Search warrants have been obtained and executed for the phone records of 17
persons.
Upwards of 150 people have been interviewed—most of them friends and
acquaintances of McCowan and Bach—and investigators have failed to contact
only three persons whom they still wish to interview. Those three, Biggs
stated, have been “uncooperative.” In general, he added, “one friend would
lead to another friend who would lead to another.” The chief purpose of the
interviews: investigators are asking “about problems with Amanda Bach,
conflicts.”
On a night about two weeks after Bach’s body was found, Biggs stated—at
roughly the same time as the events in question—he ran the route from Dean’s
General Store to McCowan’s home. It took him 19 minutes, 44 seconds. Traffic
was very light and only one vehicle passed him. Other officers manned
various points along the route to ask any motorists whom they encountered
whether they were out and about early in the morning of Sept. 16.
Bond
Harper argued for bond on the grounds that investigators “jumped the gun,”
“haven’t gotten any physical evidence yet” to implicate McCowan, and can’t
even say where Bach was murdered. Instead, they focused on McCowan largely
because he was the last person to see Bach alive and because of the
proximity of her final resting place to McCowan’s home, he said. “The
presumption of guilt is not strong,” Harper concluded.
Chief Deputy Prosecuting Attorney Matt Frost, on the other hand—in
summarizing Biggs’ testimony—said this: “We have not scratched the surface
of evidence in this case.” He added that “bond is not an entitlement” and
that “the presumption of guilt is strong.”
Alexa, in denying McCowan’s motion for bond, ruled that the state has shown
McCowan had the opportunity to commit the crime and could be guilty and that
“a jury verdict can be based on circumstantial evidence.”

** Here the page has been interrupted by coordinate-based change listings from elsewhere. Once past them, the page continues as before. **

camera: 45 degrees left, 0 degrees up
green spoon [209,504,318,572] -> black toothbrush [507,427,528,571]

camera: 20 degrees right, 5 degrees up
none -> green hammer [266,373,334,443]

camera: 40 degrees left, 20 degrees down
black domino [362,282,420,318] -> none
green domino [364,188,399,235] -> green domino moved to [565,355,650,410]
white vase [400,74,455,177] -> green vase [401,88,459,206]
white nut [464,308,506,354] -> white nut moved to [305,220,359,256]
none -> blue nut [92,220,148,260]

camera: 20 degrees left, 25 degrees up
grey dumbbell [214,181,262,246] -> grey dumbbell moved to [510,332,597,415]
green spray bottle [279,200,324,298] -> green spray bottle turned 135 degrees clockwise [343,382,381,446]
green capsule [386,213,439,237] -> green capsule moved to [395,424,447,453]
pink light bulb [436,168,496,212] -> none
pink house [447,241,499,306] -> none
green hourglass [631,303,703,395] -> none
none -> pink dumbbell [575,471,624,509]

“Today justice was set forth for Amanda,” her father, William Bach, said
outside the courthouse after Alexa’s ruling. “Our daughter can never seek
justice for herself, so it is our duty to seek it for Amanda. We’re
confident justice will be served.”
The Courtroom
McCowan appeared in court in an orange jail jumpsuit, his hands and feet
shackled, guarded closely by two uniformed deputies, one directly behind him
throughout the hearing, the other to his side.
Two plainclothes officers stood at the back of the courtroom, as did Sheriff
Dave Lain.
The courtroom was filled to capacity, with Bach’s friends and family on one
side, McCowan’s on the other. The proceeding was orderly throughout.